In essence, both frameworks are intended to help patients who are seriously sick, who suffer from debilitating or life-threatening diseases. Nine times out of ten, this will be patients suffering from rare or ultra-rare diseases, rare subtypes of more common diseases, or conditions like cancer which come with a high likelihood of premature death.
However, patients with these conditions are not automatically eligible for Right to Try or Expanded Access. The best treatment option for any patient is to use an approved medication that has passed all FDA safety and efficacy tests. FDA approval means a drug has been proven to be effective in a particular condition and is safe for patients to use, so there is obviously less risk associated with using these products. Patients will, therefore, only be granted pre-approval access to an investigational drug if there are no approved treatment options available, or if the patient has tried the approved product(s) and has seen no improvement in their symptoms.
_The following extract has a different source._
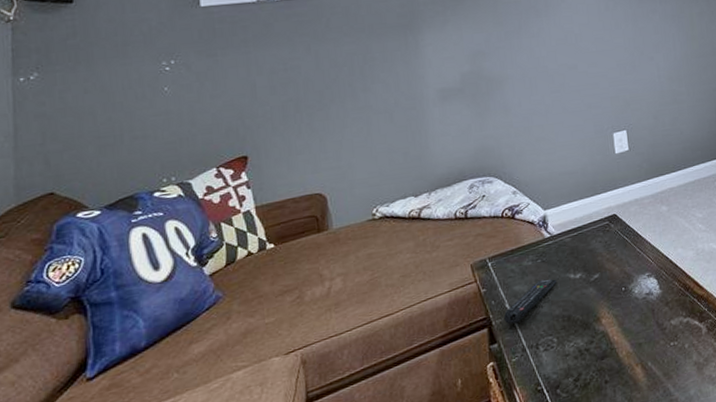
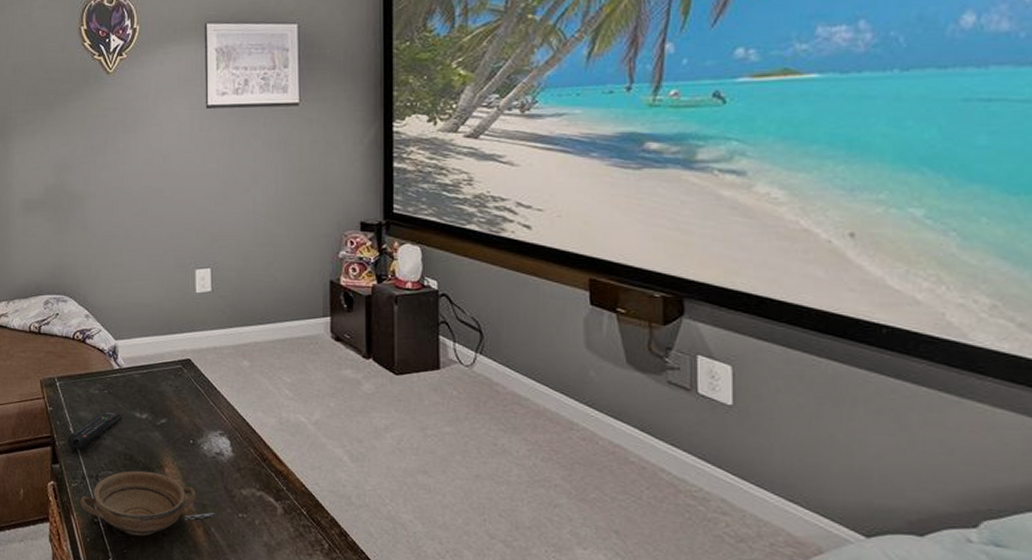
bowl: none [522,326,651,392] -> present [80,470,215,537]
As well as having no approved products available to them, patients must also be unable to enroll in a clinical trial. Clinical trials are considered the safest and most effective way of receiving an investigational drug. Not only do clinical trials allow patients to try a drug in a controlled and highly regulated environment, with proper monitoring and checks, they also ensure that new medicines are brought to market to improve the treatment situation for the larger patient population. As such, those patients who are eligible for a clinical trial, and who can access a clinical trial site, will not be considered for pre-approval drug access.
While patients should understand these requirements around granting access to investigational drugs, it is important to remember that neither Right to Try, nor Expanded Access, actually requires a drug manufacturer to provide their products outside the clinical trial setting. For this reason, even if a patient is technically eligible for Right to Try or Expanded Access, there is no guarantee that they will be able to try a company’s pre-approval products. Companies can refuse to grant access to their drugs for a number of reasons, including supply issues, safety concerns, and intentions to focus solely on the clinical trial.